■ **Document section**:
======
Each Subcommittee Chair, or designee, shall provide a verbal report at Executive Committee meetings. Such reports should include, but not be limited to, status and progress of the projects being handled; results of votes taken; next steps and action required by the Executive Committee and/or general membership.

Section 4:

Standing Subcommittees include those listed below and may be amended by the Executive Committee:

  1. Event Task Force
  2. Marketing and Outreaching
  3. Community/Public Relationships
  4. Education/Schools
  5. Membership Database
  6. Website Management
  7. Fund Raising


Section 1:

The officers of the CAAN Executive Committee shall be a President or Co-Presidents, one Vice President, a Secretary, and a Treasurer.

Section 2:

Elections for Officer positions should be held at the annual meeting. Vacancies can be appointed by the President of the Executive Committee, where possible, to fill the remaining term. Alternatively, vacancies can be filled by majority vote of the Executive Committee.

Officers shall be elected by voice vote, or ballot vote if needed, at the annual meeting regularly scheduled in August. In a contested race, the candidate receiving the majority of votes cast will be declared the winner.
======
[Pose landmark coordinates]

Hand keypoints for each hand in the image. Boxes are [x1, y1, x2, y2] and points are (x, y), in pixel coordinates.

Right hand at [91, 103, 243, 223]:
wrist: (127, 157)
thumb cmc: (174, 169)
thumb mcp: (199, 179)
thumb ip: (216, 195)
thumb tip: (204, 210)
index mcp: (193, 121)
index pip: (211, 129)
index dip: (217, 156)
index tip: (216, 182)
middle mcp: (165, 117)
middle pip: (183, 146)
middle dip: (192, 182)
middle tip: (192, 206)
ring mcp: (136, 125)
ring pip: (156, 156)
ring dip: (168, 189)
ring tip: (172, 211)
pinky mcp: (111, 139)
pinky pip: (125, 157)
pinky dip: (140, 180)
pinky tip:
======
■ **Apply what you read**:
**a.** Retype the CAAN committee text between "The officers of" and "the Executive Committee.", inclusive.
**b.** Condense the paragraph of the CAAN committee text that begins "Elections for Officer positions" into a short bulleted list that keeps its main facts.

■ **Solutions per task**:
**a.**
The officers of the CAAN Executive Committee shall be a President or Co-Presidents, one Vice President, a Secretary, and a Treasurer.

Section 2:

Elections for Officer positions should be held at the annual meeting. Vacancies can be appointed by the President of the Executive Committee, where possible, to fill the remaining term. Alternatively, vacancies can be filled by majority vote of the Executive Committee.

**b.**
- Officer elections should take place at the annual meeting.
- The President of the Executive Committee can appoint people to vacancies for the rest of the term where possible.
- Alternatively, the Executive Committee can fill vacancies by majority vote.